Highway in the Wilderness
God is coming to be with and to help his people.
I remember seeing a sign on a sharp curve in Orangeville, Michigan. It said, “Prepare to meet thy God.” It felt ominous. I cringe seeing similar signs along highways. These are “look out” rather than “look to” messages. John the Baptist gave his warning to the self-righteous holy people who say “our way or the highway,” or “get out of our way.”
John’s Looking
As we look at Jesus’ life, we first see John the Baptist in all four Gospels. John was highway building, preparing a way for the Lord to travel, an imperial highway. He knew something was coming, though he was not sure what or who. In Matthew and Luke, John is expecting judgment with the axe at the root of the tree. In John’s Gospel he looks for the new exodus in the lamb of God. Later, when John is in prison, he still wonders if Jesus is the one (Matt. 11:3, Luke 7:19).
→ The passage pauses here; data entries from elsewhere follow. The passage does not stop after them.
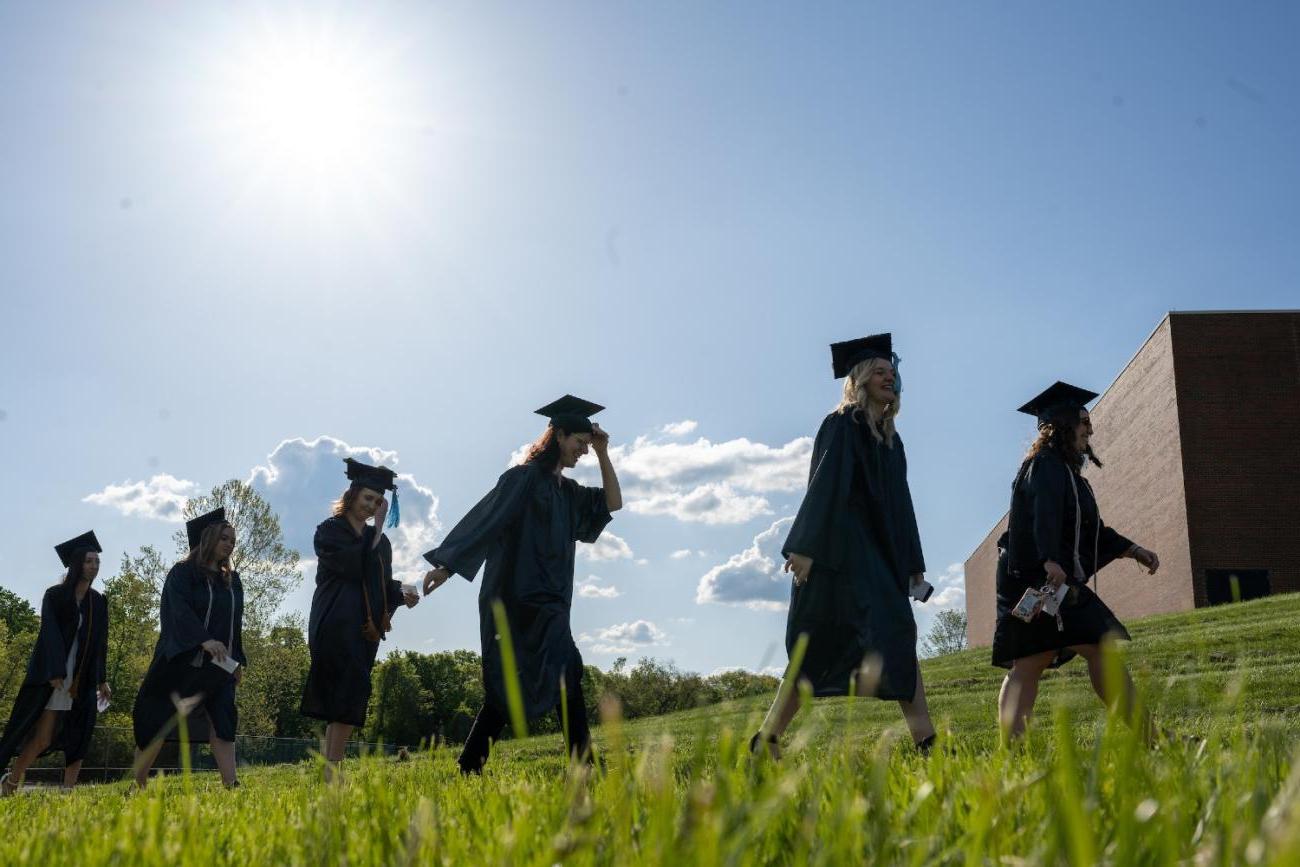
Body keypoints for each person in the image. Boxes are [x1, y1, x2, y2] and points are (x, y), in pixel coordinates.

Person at [754, 333, 938, 757]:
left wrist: (914, 565)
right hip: (840, 562)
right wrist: (802, 547)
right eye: (878, 371)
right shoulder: (842, 424)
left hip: (880, 563)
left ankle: (927, 743)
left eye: (892, 372)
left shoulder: (892, 441)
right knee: (814, 655)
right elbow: (823, 486)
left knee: (899, 641)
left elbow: (903, 508)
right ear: (859, 379)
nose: (888, 377)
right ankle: (766, 740)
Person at [423, 395, 622, 774]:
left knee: (564, 671)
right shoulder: (523, 479)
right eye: (579, 442)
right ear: (559, 435)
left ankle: (473, 763)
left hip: (552, 602)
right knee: (521, 678)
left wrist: (602, 453)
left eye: (586, 444)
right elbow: (487, 520)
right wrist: (446, 565)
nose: (582, 449)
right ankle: (578, 764)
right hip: (514, 600)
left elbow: (613, 503)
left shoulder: (571, 493)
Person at [992, 381, 1161, 738]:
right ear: (1064, 424)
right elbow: (1043, 515)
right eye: (1084, 420)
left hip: (1054, 576)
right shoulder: (1044, 465)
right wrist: (1050, 559)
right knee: (1031, 660)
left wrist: (1133, 550)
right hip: (1034, 575)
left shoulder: (1071, 475)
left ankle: (1151, 738)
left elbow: (1093, 530)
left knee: (1099, 647)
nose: (1091, 428)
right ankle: (1011, 751)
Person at [301, 458, 419, 779]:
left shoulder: (380, 542)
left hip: (364, 627)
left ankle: (330, 773)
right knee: (345, 693)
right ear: (351, 496)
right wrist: (378, 533)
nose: (372, 505)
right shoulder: (330, 531)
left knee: (351, 696)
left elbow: (380, 582)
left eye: (378, 501)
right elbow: (354, 567)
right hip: (334, 620)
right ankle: (332, 774)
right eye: (368, 498)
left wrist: (401, 594)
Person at [131, 508, 246, 788]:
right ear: (208, 539)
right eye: (224, 538)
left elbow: (234, 624)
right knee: (156, 722)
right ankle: (138, 783)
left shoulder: (232, 581)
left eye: (232, 540)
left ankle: (231, 784)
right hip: (180, 663)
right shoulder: (183, 573)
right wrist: (202, 639)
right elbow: (177, 612)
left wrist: (237, 660)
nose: (230, 544)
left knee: (224, 721)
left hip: (218, 667)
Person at [0, 532, 110, 794]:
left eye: (96, 561)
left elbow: (100, 643)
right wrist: (54, 671)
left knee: (81, 731)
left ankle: (68, 791)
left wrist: (102, 679)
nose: (94, 566)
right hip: (55, 677)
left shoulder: (98, 602)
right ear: (76, 565)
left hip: (83, 678)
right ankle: (12, 781)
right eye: (88, 561)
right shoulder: (55, 596)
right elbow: (48, 635)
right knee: (43, 737)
Like John, we may be in the wilderness at times, looking, wondering, waiting for God.
John’s Connections
John was not wandering in the wilderness. He was connected to the past, had a present message, and looked to a goal. John is the link between the testaments. All the Gospels link John to Isaiah 40:3, “A voice of one calling: ‘In the wilderness prepare the way for the Lord; make straight in the desert a highway for our God’” (NIV). This passage linked Isaiah’s vision of a new exodus to the original one.
As God met his people in the wilderness at Sinai, so God would come to them again as they long to come out of exile. This is good news. “Comfort, comfort my people, says your God. Speak tenderly to Jerusalem, and proclaim to her that her hard service has been completed. . .” (Isa. 40:1-2 NIV).
God is coming to be with and to help his people.
John’s Role
This prophetic message is crucial. It is about God’s actions. God is still coming, and we are called to a prophetic role like John. There is an interesting ambiguity about the message in Isaiah. There the messenger is not identified. The messenger is not in the wilderness. The message is to prepare the way in the wilderness. John both proclaims the message and joins those in the wilderness in the work.
The work is to prepare, and the Hebrew equivalent means “to turn and look,” related to the Hebrew word for “face.” Preparing is, first, to look for God’s coming. Then it is highway building.
New Songs
The world sings, “I did it my way,” popularized by Sinatra. I hope you hear “Prepare, ye, the way of the Lord” from Godspell or the opening of Handel’s Messiah, “Comfort Ye.” May the world hear us sing comfort as we look and walk the wilderness way. We must build highways, highways with bridges and entrance ramps (see Isaiah 49:9-11, 62:10). To quote the only other words in the aforementioned Godspell song “Everybody now.”